Social Media is King. Bridal is a niche industry, and as such, it’s better to target advertising to reach your specific audience versus casting too wide of a net. If you advertise on a billboard, for example, there’s a good chance that only a tiny percentage of passersby have a wedding in their near future. This is OK if you have extra room in your budget, but if you’re looking to focus your efforts, digital marketing is super-efficient and gives you the ability to laser-focus your message.
    “Everybody is just looking for content (on social media); they just want to see new things constantly; you can’t get content out quickly enough,” says Laurel Mungo, owner of Mon Amie in Costa Mesa, Calif., adding that you have to stay as current as possible.
    To use TikTok effectively, for example, Mon Amie puts models in dresses that have just come into the store and displays them on Reels.
    “Social media/search engines are the biggest way brides are finding and choosing where they want to shop so if you don’t have a presence there, you’re automatically doing yourself and your business a disservice,” says Taylor Jordao, marketing director at Lily’s Bridal in Orlando.
    It is crucial to be active on as many of the trending platforms as you can effectively keep up with, as each may bring in a different type of customer. To stay current, many stores either farm out their advertising efforts or hire a specialist to do this in-house. Be sure to post regularly, so your prospective customers will be able to count on, and look forward to, new content.
    And consider paid ads. Arguably, that can be more challenging with so many privacy updates on sites like Facebook.
    “However, we still have the greatest gift Facebook has ever given the wedding industry, which is the relationship status: engaged,” McIntosh says. “You can cast a wide or narrow net depending on how you set it up. I tend to be a fan of the narrow net, which is exactly where the fish are.”
    This might mean advertising to all engaged females within a 100-mile radius, but even this can be improved upon.
    “A better strategy would be to narrow it down to a smaller audience size,” he says. “You can target those engaged three months or less.  You can target or exclude certain areas, even by county or zip code. Upload the addresses of all of your customers to; you will learn exactly where they are coming from, and then you can focus on just those areas that have provided the best results in the past.”

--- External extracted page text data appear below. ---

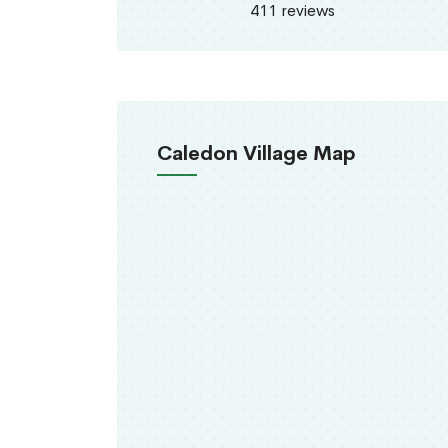
411 reviews
Caledon Village Map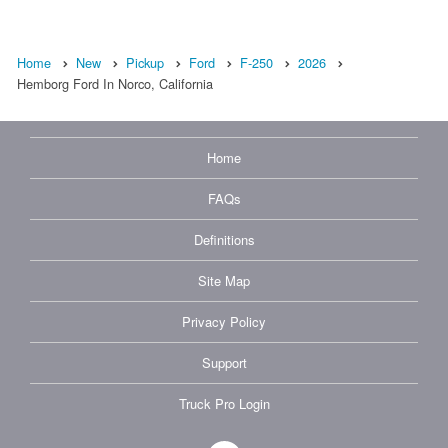
Home
New
Pickup
Ford
F-250
2026
Hemborg Ford In Norco, California
Home
FAQs
Definitions
Site Map
Privacy Policy
Support
Truck Pro Login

Google Business Profile. “The most undervalued marketing opportunity that is available right now is your Google Business profile,” McIntosh says. “If you’re not investing in Google, you’re missing out on a huge opportunity. When done correctly it can bring you huge amounts of awareness with zero advertising spend.”
    But your GBP is not something you can set and forget. You should post on your GBP as often as you post on Instagram or Facebook: add images, FAQs and answer all reviews with keyword-rich replies.
    “Google will notice when you give love to your GBP and they will reward you with increased visibility,” he says.
    Fortin agrees, adding that he has a Google business account with a generic ad and description of his bridal business, which pops up when brides Google ‘bridal services’ in his region.
    “This is a generic ad created within Google with a fixed monthly budget; our account is charged every time someone clicks on our ad and continues till that budget amount is reached,” he says. “We also create new ads specific to events we are having. A budget is placed on those ads and for a specific period of time based on that event. Again, the ads are clicked based to stop when the budget is reached or when that time period is over.”
    Another investment in Google is SEO, which is like advertising in the long game, as it lets your website rank higher in search results.

Your Website. This can be an incredibly effective form of advertising, as it’s the primary means of driving traffic into the store, but it’s easy to let it fall by the wayside.
    “By the time someone makes a purchase today, they’ve already been on four (or more) different websites; your website is the window to the world,” says Arnie Begler, chief strategy officer with The Pipitone Group, an integrated marketing agency based in Pittsburgh.
    McIntosh agrees, adding, “It is so important because every gown purchased starts with a website search, and it is the last step before they make a purchase. All roads lead to your website before they walk in the door, so it is important to invest in that.”
    Besides being attractive, your website should be functional, with a focus on the user experience. Tips include:

• The path to the desired action, such as making an appointment, should be clear and require no more than one click

• Be mobile friendly; as many as 75% of website visitors use their phones

• Have someone who knows nothing about your business go through the user experience, and really listen to their feedback

   “If you lose just one or two customers a month because of a poor website experience, that could be costing you thousands of dollars in business over the course of the year,” McIntosh says.

Creating Community. Building relationships may be a non-direct form of advertising, but its importance cannot be underscored.
    “It’s never about the specific products; it’s about the relationships that retailers have with their customers,” Begler says. “I think the key thing we all need to do is foster and enhance those relationships. At any given time, we’re all going to turn to a trusted advisor. If we have choices to buy a similar product or service, we will go to someone we trust and have a relationship with.”
    “Even though the customer is going to go to seven stores, the one that they have the greatest relationship with is where they are going to purchase their gown,” Mungo agrees.
    And, importantly, when brides are happy with you, they tell other people.
    “The best source of revenue for bridal store is referrals from existing brides,” Begler says. “That is why staying in touch with customers is important.”

   Regardless of the economy, advertising should remain a continuous and consistent process, especially since many consumers do not pay attention to the bridal world until they are in the market for a wedding gown.
    When economic factors have people feeling nervous, it’s extra-important to play up your stability and expertise, as brides will be wanting assurance that the boutiques they choose to work with will be there every step of the way. Fortunately, this is something you’ve always excelled at. Now is just the time to share that message a little louder. You can do this by highlighting specific stories, updating your About and FAQ pages and reiterating your happy customers and community connections.
    These are great practices during any time, but crucial when the economy gets rough. That is when people are really searching for that lifeline and, if you offer it to them, are more likely to say “yes” – to the sale and giving referrals.